Minnesota entered Tuesday's game against the White Sox with a terrible .461 OPS with runners in scoring position for the season, having gone 1-for-14 (with seven strikeouts and just one walk) with the bases loaded. The league's average OPS with runners in scoring position is .744, and teams own a .713 OPS with the bases loaded. Putting a starting pitcher’s back against the wall often opens them up to a crooked number, but the Twins have wilted in those moments.
The results, or lack thereof, speak for themselves, but it’s the process that seems broken. While it’s assumed that the club is constructed solely to be boppers that launch home runs and celebrate strikeouts, that’s not entirely true. Michael A. Taylor and Joey Gallo were jettisoned with the idea that Manuel Margot and Carlos Santana could even out the team's mix of skills and increase its collective contact rate. The club knows the 2019 baseball isn’t still in play, and while they aren’t playing station-to-station, they are clearly trying to elevate the baseball.
At the big-league level, there are very few ways to find success by putting the ball on the ground. It’s a process that hampered Max Kepler for years, and during both 2019 and 2023, he found success by elevating the ball with ideal launch angle trajectories. Right now, though, the 2024 team appears to be almost entirely cut from the mold that replicates the worst version of Kepler.
David Popkins and Rudy Hernandez currently have their lineup posting the worst BABIP (batting average on balls in play) across Major League Baseball. The most straightforward way to dissect the problem is the way in which they are impacting the baseball. Wanting an ideal launch angle that provides line drives and fly balls with velocity, they are instead beating the ball into the ground or popping it into the air. Neither of those outcomes will produce anything but convertible outs.
From 2019-2023, Minnesota was third in baseball when it came to average exit velocity on batted balls with a launch angle between 7 and 35 degrees. They were also fourth in average launch angle on batted balls with a 90+ mph average exit velocity. In short, they were putting balls in play with ideal trajectories, and hitting them hard. Those types of batted balls turn into extra-base hits and force fielders to make difficult plays if they are going to generate outs. This season, they are 11th and 14th in those respective areas.
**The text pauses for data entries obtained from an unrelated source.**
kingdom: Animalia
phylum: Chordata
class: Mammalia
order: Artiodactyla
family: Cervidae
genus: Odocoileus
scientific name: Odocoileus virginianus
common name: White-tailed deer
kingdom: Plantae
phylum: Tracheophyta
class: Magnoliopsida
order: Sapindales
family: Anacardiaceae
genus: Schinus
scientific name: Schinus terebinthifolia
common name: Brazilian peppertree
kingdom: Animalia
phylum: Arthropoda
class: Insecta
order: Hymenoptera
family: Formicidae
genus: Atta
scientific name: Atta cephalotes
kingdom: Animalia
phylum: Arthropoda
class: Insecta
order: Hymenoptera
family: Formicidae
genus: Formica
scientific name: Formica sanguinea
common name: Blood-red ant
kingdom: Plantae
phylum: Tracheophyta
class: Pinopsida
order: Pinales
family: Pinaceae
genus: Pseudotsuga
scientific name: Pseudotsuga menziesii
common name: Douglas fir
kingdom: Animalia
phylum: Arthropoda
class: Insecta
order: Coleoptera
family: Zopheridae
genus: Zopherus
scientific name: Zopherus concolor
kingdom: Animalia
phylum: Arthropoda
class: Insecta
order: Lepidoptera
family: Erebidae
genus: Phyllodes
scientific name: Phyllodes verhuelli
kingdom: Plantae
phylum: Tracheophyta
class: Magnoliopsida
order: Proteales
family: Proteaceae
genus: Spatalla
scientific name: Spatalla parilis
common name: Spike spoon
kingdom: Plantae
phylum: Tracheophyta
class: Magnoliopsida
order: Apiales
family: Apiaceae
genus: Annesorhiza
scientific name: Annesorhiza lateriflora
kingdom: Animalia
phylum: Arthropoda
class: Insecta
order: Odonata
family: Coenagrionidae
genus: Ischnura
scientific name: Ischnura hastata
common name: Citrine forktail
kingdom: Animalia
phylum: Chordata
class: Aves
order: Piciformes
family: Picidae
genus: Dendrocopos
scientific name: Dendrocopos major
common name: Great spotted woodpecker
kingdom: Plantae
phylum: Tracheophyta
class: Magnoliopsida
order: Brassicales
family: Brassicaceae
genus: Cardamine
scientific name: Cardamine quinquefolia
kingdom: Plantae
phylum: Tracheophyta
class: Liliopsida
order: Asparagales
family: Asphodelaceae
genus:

Of course, part of the hope for the Twins this season was to strike out less. They racked up whiffs at a monumental pace last season, so trading some amount of bat speed or upward trajectory for a greater probability of contact could have been part of the plan. So far, that isn’t bearing any fruit, either. Their strikeout rate is fourth-highest in the majors, and their chase rate is in the middle of the pack. They also swing and miss fourth-most across the sport. Only the Athletics make less contact out of the strike zone, and the Twins are third-worst at making contact in the zone, leading to the 29th-ranked contact rate in baseball.
This isn’t to say that Minnesota should go back to adopting an all-or-nothing approach that sells out for power, but their desire to simply put the bat on the ball isn't producing ideal results or showing a strong process. If it’s a coaching issue that none of the three-headed hitting coach group are able to get across to the lineup, then a change should be made there. If it’s something that the players simply aren’t able to execute, then going back to the drawing board and figuring out alternatives needs to happen.
No matter what, this same broken narrative can’t continue to play out, unless Minnesota wants to sink themselves. Right now, they aren’t hitting the baseball hard enough, or with the optimal bat path. It’s fair to note that they don’t have the sluggers needed to send droves of baseballs over the fences, either. A multi-faceted process that breaks things down individually could help, but no matter what the changes are, they need to come soon.